Plotted data images:
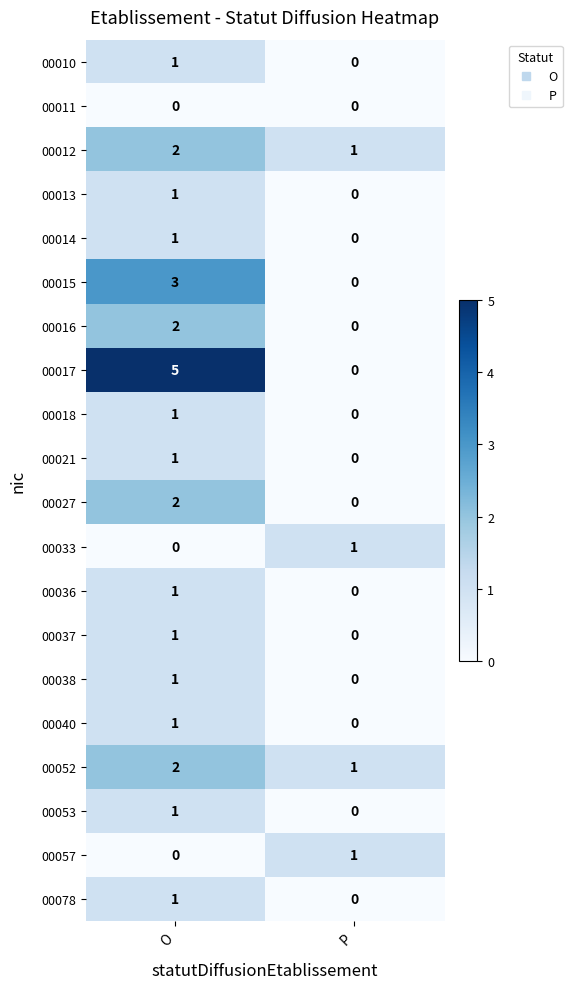

Rank the categories by 00018 value from highest to lowest.

O, P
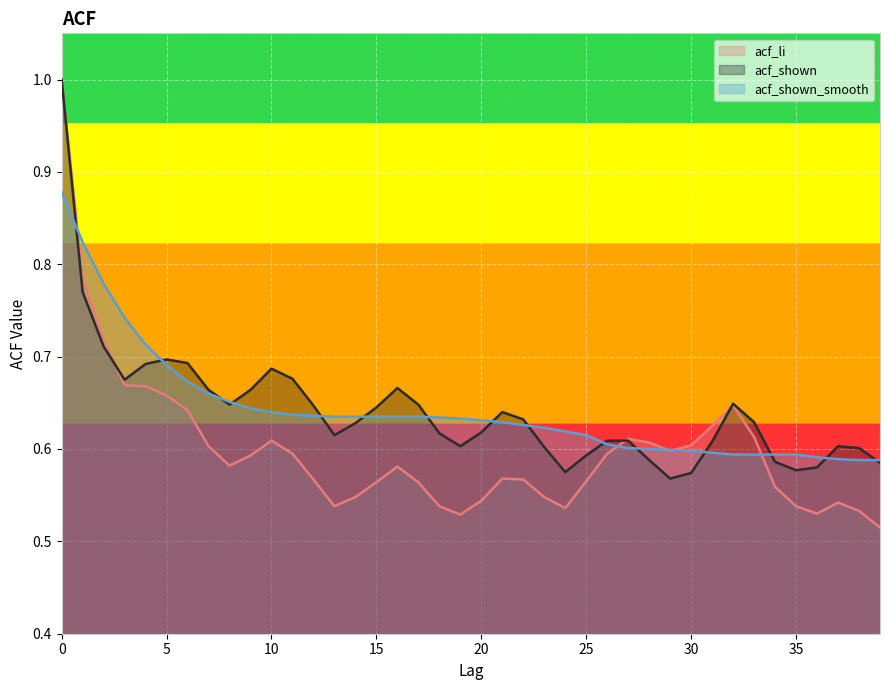

True or false: acf_shown_smooth has more than 1 points higher than both neighbors.

False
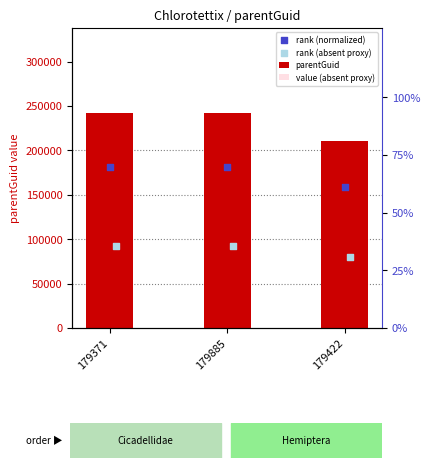

Which series has the largest total across all categories?

parentGuid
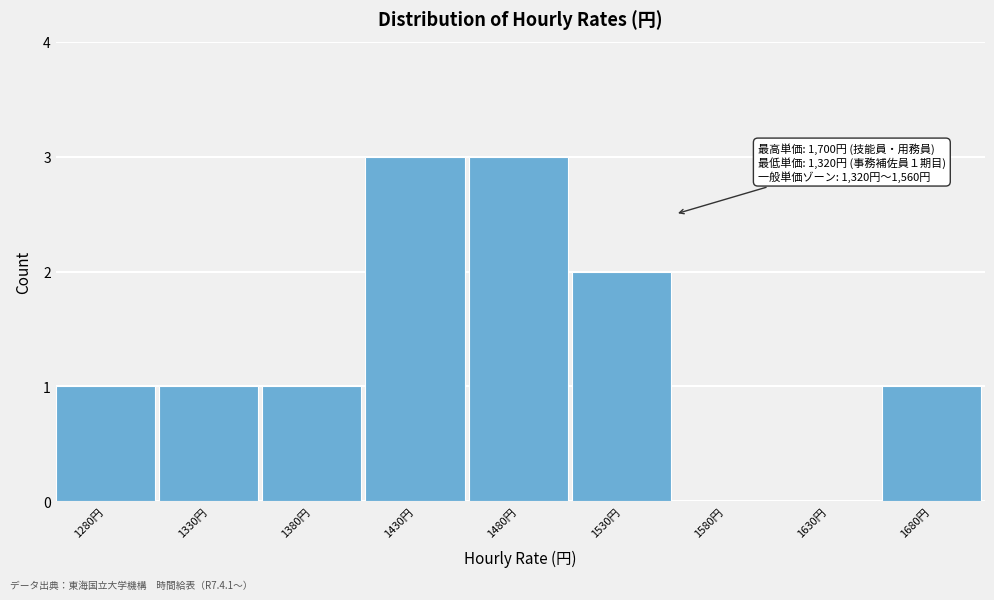

Reading left to right, what are all the values shown in this chart?

1280円=1	1330円=1	1380円=1	1430円=3	1480円=3	1530円=2	1580円=0	1630円=0	1680円=1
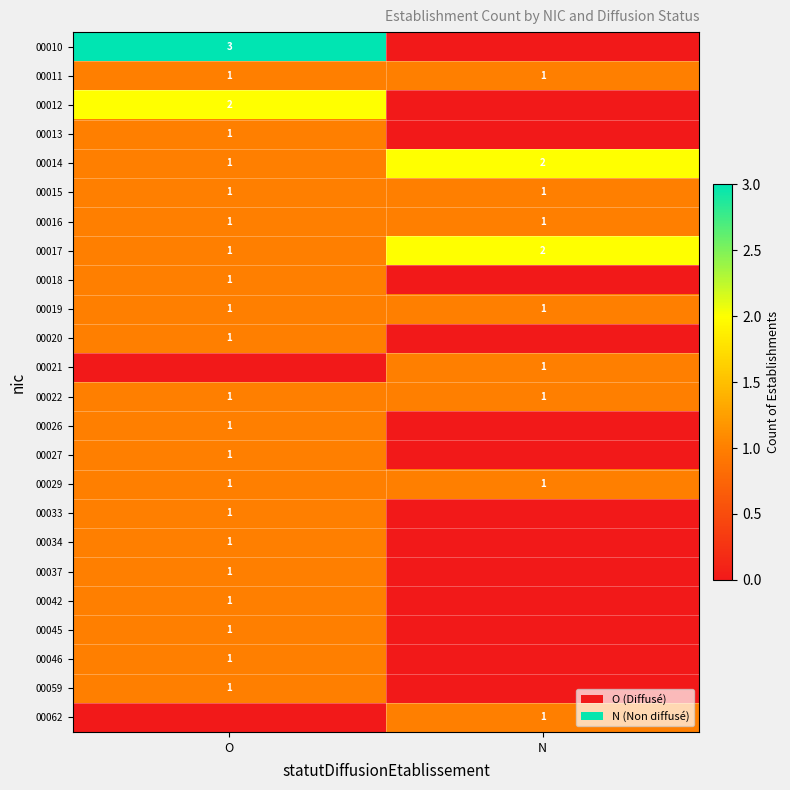

How many distinct data groups are displayed?

24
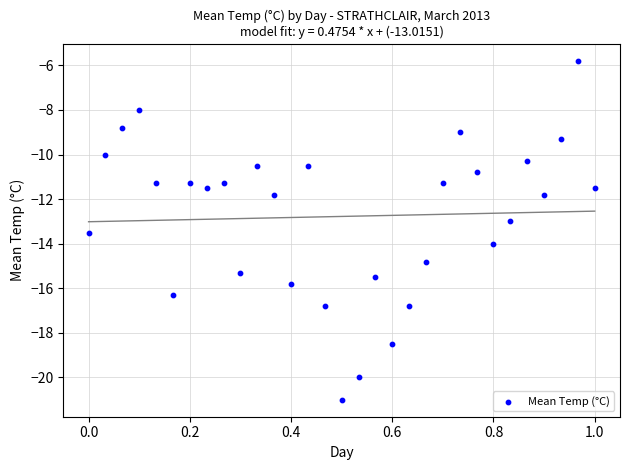

What is the range of Y values (max minus min)?

15.2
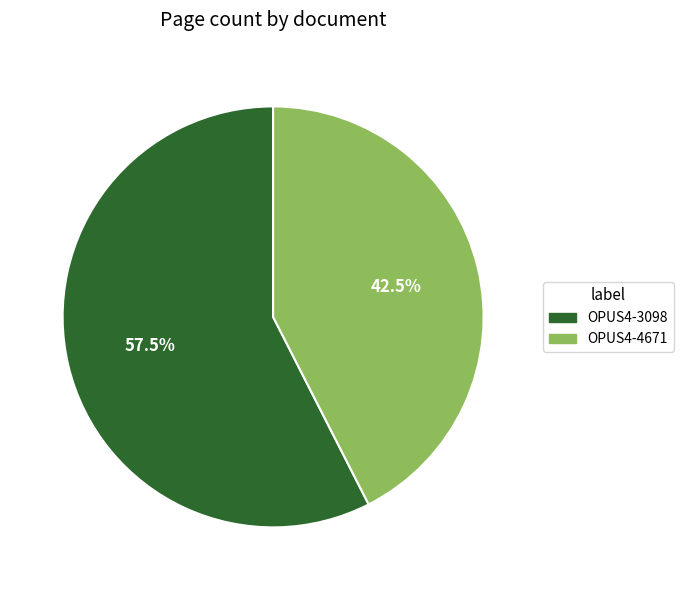

What is the total percentage of OPUS4-4671 and OPUS4-3098?

100.0%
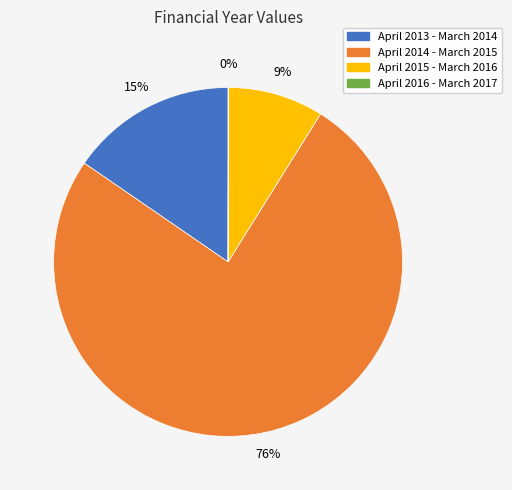

To the nearest percent, what is the difference between the largest and smallest slice percentages?

76%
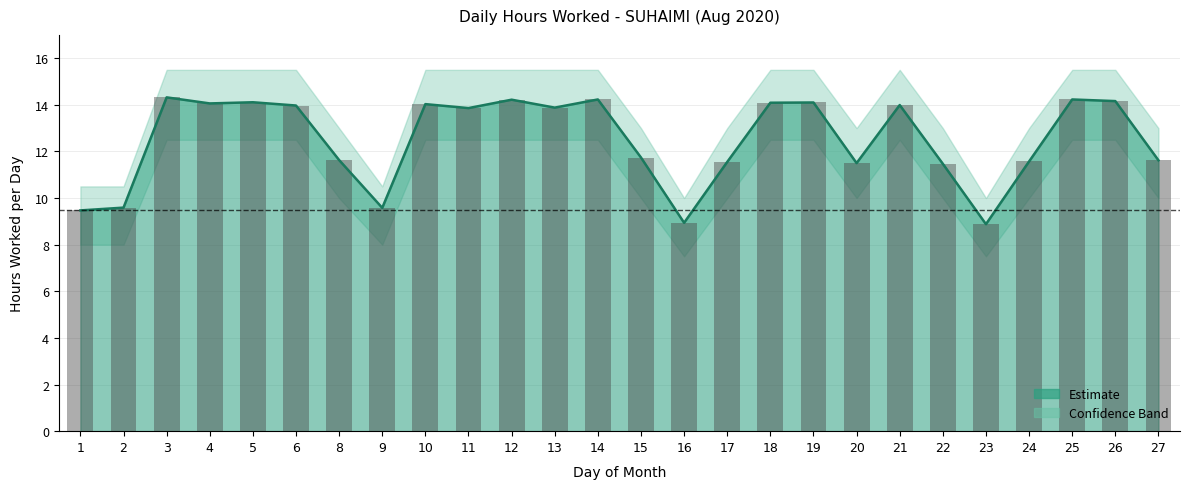

The Upper Bound series shows 14.2 at 25. True or false?

True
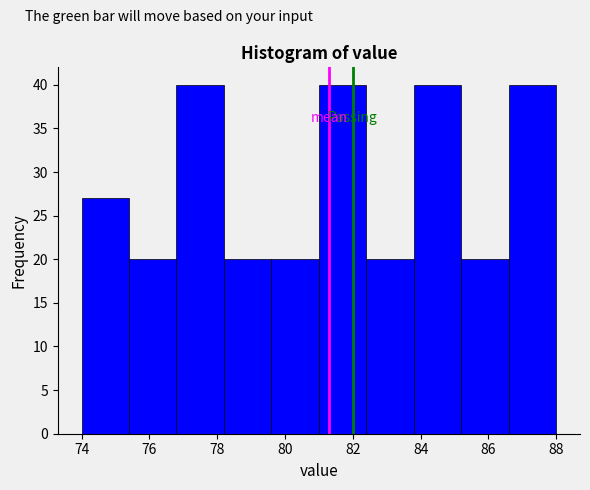

Reading left to right, list every bar in this chart as the range it spans on the x-axis followed by its height. The values are not printed on the chart, so give them approximately, as read against the axis.

74.0 to 75.4: 27
75.4 to 76.8: 20
76.8 to 78.2: 40
78.2 to 79.6: 20
79.6 to 81.0: 20
81.0 to 82.4: 40
82.4 to 83.8: 20
83.8 to 85.2: 40
85.2 to 86.6: 20
86.6 to 88.0: 40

| ASSIGNMENT |
Rewrite the lines of the records above as a numbered list, starting at the line that contains "How many distinct data groups are displayed?" and ending at the line that contains "Reading left to right, list". Omit blank lines and leave the pictures out.

| TASK OUTPUT |
1. How many distinct data groups are displayed?
2. 24
3. What is the range of Y values (max minus min)?
4. 15.2
5. What is the total percentage of OPUS4-4671 and OPUS4-3098?
6. 100.0%
7. To the nearest percent, what is the difference between the largest and smallest slice percentages?
8. 76%
9. The Upper Bound series shows 14.2 at 25. True or false?
10. True
11. Reading left to right, list every bar in this chart as the range it spans on the x-axis followed by its height. The values are not printed on the chart, so give them approximately, as read against the axis.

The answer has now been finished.